60 Minutes interviewed an anonymous Havana Syndrome patient who fit Edgreen’s profile, as she is an active FBI agent working on cases linked to Russia. She said she became ill while at home in Florida in 2021, developing problems with memory and concentration.

One of the cases the FBI agent worked on involved a Russian national named Vitalii Kovalev arrested for speeding near Key West in 2020.

The FBI apparently thought Kovalev might be a Russian spy, given his unusual employment history – he went from working in a Russian military institute to working as a chef at restaurants in New York and Washington. After serving his time for speeding, Kovalev returned to Russia in 2022 and is believed to have been killed in Ukraine.

60 Minutes relied heavily on an investigative journalist named Christo Grozev to connect the dots. Grozev has a theory concerning a Russian intelligence unit code-named “29155” that once paid an officer a bonus for working on the “potential capabilities of non-lethal acoustic weapons.” Grozev contents Unit 29155 was active in some locations where Havana Syndrome cases were reported.

Both Edgreen and Grozev speculated that the U.S. government, under both Trump and Biden, was reluctant to aggressively investigate Russian involvement in the Havana Syndrome because it did not wish to provoke a more serious conflict with Moscow or admit that U.S.  personnel were vulnerable to a seemingly unstoppable Russian weapon.

“If this is what we've seen with the hundreds of cases of anomalous health incidents, I can assure that this has become probably Putin's biggest victory. In his own mind this has been Russia's biggest victory against the West,” Grozev insisted.

The White House Office of the Director of National Intelligence (ODNI) told 60 Minutes that it stands by the 2023 intelligence report and insisted that, while it takes reports of “anomalous health incidents” (AHI) seriously and has compassion for the victims, no theory of hostile foreign action has been “borne out by subsequent medical and technical analysis.”

The Kremlin on Monday dismissed the 60 Minutes report as “nothing more than baseless, unfounded accusations by the media.”

“This is not a new topic at all; for many years the topic of the so-called 'Havana Syndrome' has been exaggerated in the press, and from the very beginning it was linked to accusations against the Russian side, but no one has ever published or expressed any convincing evidence of these unfounded accusations anywhere,” said Kremlin spokesman Dmitry Peskov.

The Havana Syndrome remains a frustrating mystery and sleuths can offer only theories and “nexus” speculation absent hard evidence. If the darker theories highlighted by 60 Minutes are true, the point of the exercise was to devise a means of debilitating American personnel that would leave no evidence behind. At this point, few would doubt the regime of Russian President Vladimir Putin is willing to perpetrate such attacks.

On the other hand, even giving conspiracy theorists the benefit of the doubt, it is not easy to see what the hypothetical attackers gained that was worth the considerable risk unless the whole affair was a lengthy and elaborate field test of a weapon still under development.
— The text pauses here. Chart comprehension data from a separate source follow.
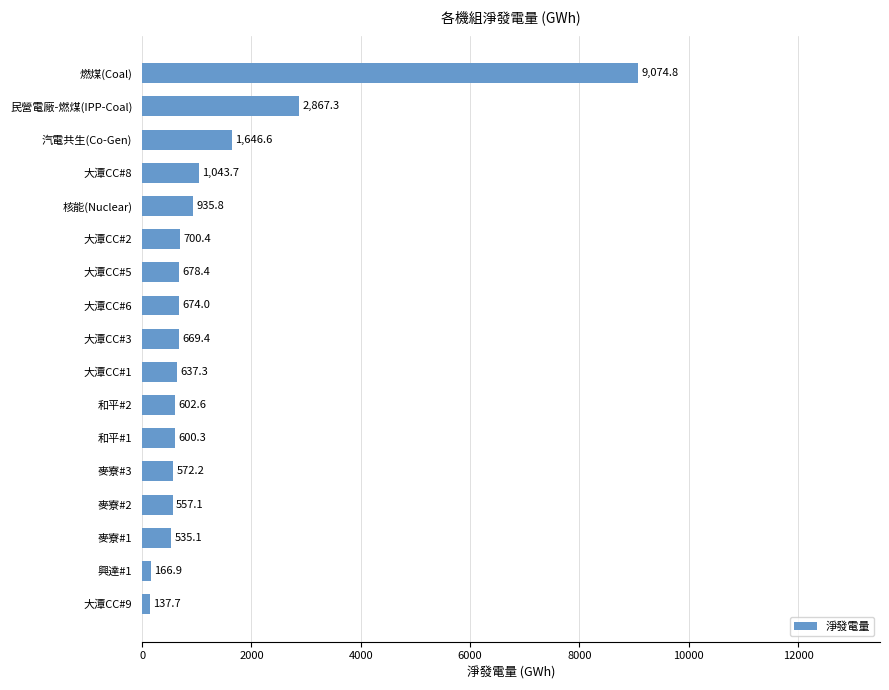

The chart shows a value of 1598.1 at 核能(Nuclear). True or false?

False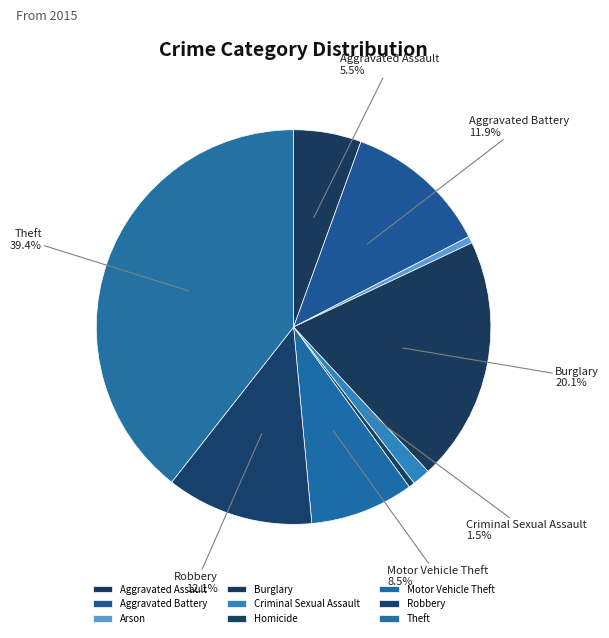

Which has a higher value, Aggravated Battery or Burglary?

Burglary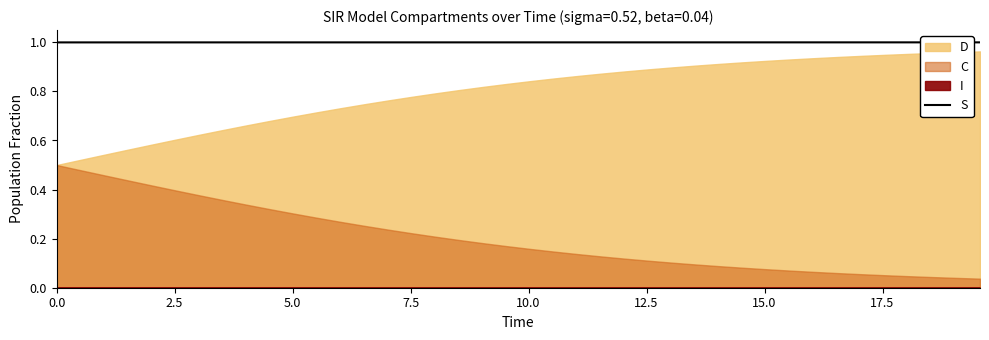

What is the highest value of the S series?

1.0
Theories implicating the Trump and Biden administrations, and the permanent intelligence bureaucracy, in a cover-up likewise run into the problems of risk and benefit. Plenty of evidence exists that the government, especially its permanent bureaucratic organs, covers things up and thwarts investigations, but there is not much hard evidence to support the theories 60 Minutes espoused. It is hard to imagine either of the recent administrations working overtime to make Putin appear less malevolent. 

It is especially difficult to imagine the current administration covering up bombshell evidence of Russia attacking Americans during a time when continued funding for Ukraine’s defense against the Russian invasion was a topic of heated debate in Washington. If the Biden administration wanted to leak some evidence about the Russians assaulting Americans at home and abroad with a weapon that causes brain damage, it probably would have done so months ago.

As with so many frustrating stories today, much is possible with Havana Syndrome but little has been proven – and most of what appears certain does not seem to make sense.